Sadly, the OP's problem may be due to insanely incompetant web developers, not a problem with Safari. Safari -- and Firefox -- both have completely acceptable Javascript implementations, and will do more or less anything that IE can do (modulo ActiveX foolishness). However, some web sites (i.e., those written by idiots) "sniff" the visitor's browser, and only let certain browsers through. Usually, you'll get a message saying "this site is optimized for Internet Explorer" or somesuch, with an admonition to come back using the target browser. This is possible because each HTTP request your browser issues contains a User Agent string identifying the browser and the OS.

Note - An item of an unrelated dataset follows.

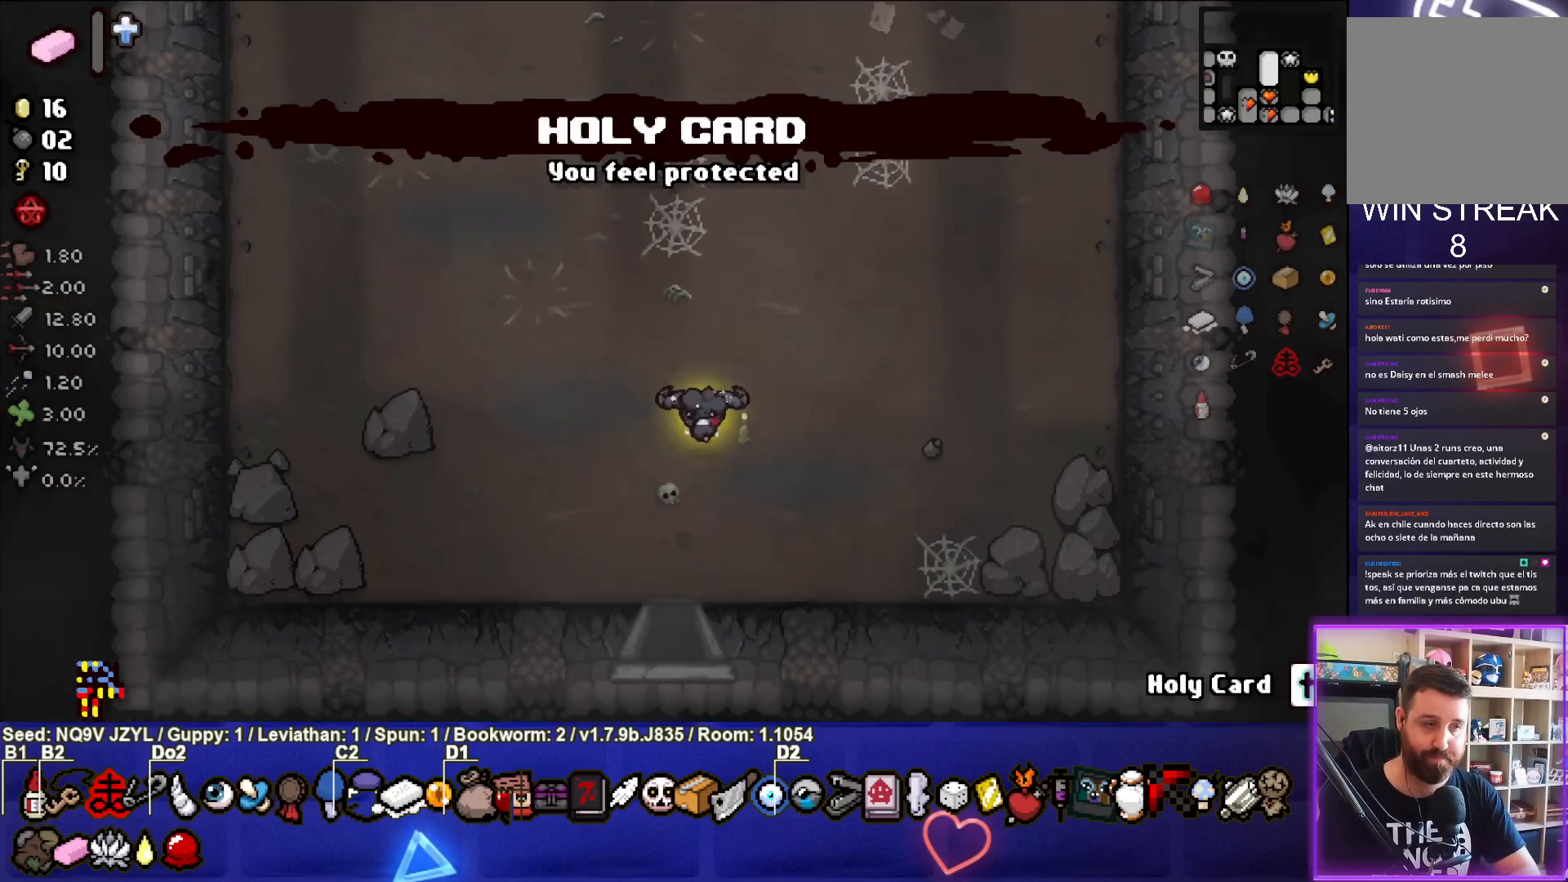
Gameplay with a controller (PlayStation layout); each line is a JSON object with the inputs held at the frame after it. "events" lists button and stick changes between this image and that frame as [ms after this image, input, new state], when the widget could be followed in between. Not read: right_stick.
{"buttons": [], "left_stick": "center", "events": [[400, "left_stick", "center"]]}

Sniffing for specific browsers is an unspeakably foolish practice, given the proliferation of acceptable browsers at this point. 99.99% of the time, Safari would work fine on such sites if you could get in. So, assuming you've got your Javascript turned on already, and that the problem is that your browser isn't telling the site that you're running the right version of IE, then you need to use Firefox and download the User Agent Switcher add-in that will allow you to tell Firefox to tell sites it's something other than it is. (There may be a way to do this with Safari, but I don't know it.)
Yes, I'm telling you to tell your browser to lie. I do this frequently with some government sites that are coded to demand IE. While it IS possible to code a site that really does only work with Microsoft's browser (using IE-specific Javascript, or ActiveX controls, etc.), most of the time this isn't the case, and any modern browser will work if you can get past the sniffing. The User Agent Switcher add-in does precisely this, so when I visit, for example, the Wide Area Workflow site for the DoD, I set my Firefox to pretend to be IE under XP and all's well.
Another option is, of course, to just use Parallels or VMWare Fusion and thereby actually run IE, but the Agent Switcher is simpler. N.B. that it won't work for every supposedly IE-only site, but it will do the job most of the time.